Question

Women athletes at the a certain university have a long-term graduation rate of 67%. Over the past several years, a random sample of 36 women athletes at the school showed that 21 eventually graduated. Does this indicate that the population proportion of women athletes who graduate from the university is now less than 67%? Use a 10% level of significance.

(a) What is the level of significance?

(b) State the null and alternate hypotheses.

(c) What is the value of the sample test statistic? (Round your answer to two decimal places.)

(d) Find the P-value of the test statistic. (Round your answer to four decimal places.)

Answer 1

Women athletes at the a certain university have a long-term graduation rate of 67%. Over the past several years, a random sample of 36 women athletes at the school showed that 21 eventually graduated.
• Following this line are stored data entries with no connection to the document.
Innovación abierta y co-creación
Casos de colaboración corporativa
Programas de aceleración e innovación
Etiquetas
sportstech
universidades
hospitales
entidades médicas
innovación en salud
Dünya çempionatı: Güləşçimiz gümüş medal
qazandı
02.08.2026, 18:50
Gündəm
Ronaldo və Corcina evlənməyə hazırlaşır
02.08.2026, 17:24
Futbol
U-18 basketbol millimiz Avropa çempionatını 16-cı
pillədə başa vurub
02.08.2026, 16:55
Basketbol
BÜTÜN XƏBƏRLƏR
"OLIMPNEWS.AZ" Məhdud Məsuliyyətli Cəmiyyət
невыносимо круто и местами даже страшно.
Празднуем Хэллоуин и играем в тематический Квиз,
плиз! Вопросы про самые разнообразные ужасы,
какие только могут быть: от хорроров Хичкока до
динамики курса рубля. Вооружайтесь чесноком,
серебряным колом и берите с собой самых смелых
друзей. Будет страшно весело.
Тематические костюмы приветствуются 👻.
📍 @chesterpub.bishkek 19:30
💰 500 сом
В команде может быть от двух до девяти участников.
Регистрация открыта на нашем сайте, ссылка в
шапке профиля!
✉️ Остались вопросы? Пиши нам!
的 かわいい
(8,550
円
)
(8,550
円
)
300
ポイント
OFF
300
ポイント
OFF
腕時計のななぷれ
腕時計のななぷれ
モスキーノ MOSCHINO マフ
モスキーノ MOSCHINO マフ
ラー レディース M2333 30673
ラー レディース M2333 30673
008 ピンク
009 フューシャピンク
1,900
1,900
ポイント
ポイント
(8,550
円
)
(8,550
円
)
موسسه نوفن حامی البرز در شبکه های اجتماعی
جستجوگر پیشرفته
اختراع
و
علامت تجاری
Does this indicate that the population proportion of women athletes who graduate from the university is now less than 67%? Use a 10% level of significance.

(a) What is the level of significance?

level of significance = 0.10

(b) State the null and alternate hypotheses.

Ho: P=0.67, H₁: P < 0.67

Lower tail test

(c) What is the value of the sample test statistic? (Round your answer to two decimal places.)

Z= -1.11

(d) Find the P-value of the test statistic. (Round your answer to four decimal places.)

P=0.1344

Since calculated P=0.1344 > 0.10 level of significance, Ho is not rejected.

There is no evidence to indicate that the population proportion of women athletes who graduate from the university is now less than 67%.

Z Test of Hypothesis for the Proportion
Data
Null Hypothesis            p =	0.67
Level of Significance	0.1
Number of Items of Interest	21
Sample Size	36
Intermediate Calculations
Sample Proportion	0.583333333
Standard Error	0.0784
Z Test Statistic	-1.1059
Lower-Tail Test
Lower Critical Value	-1.2816
p-Value	0.1344
Do not reject the null hypothesis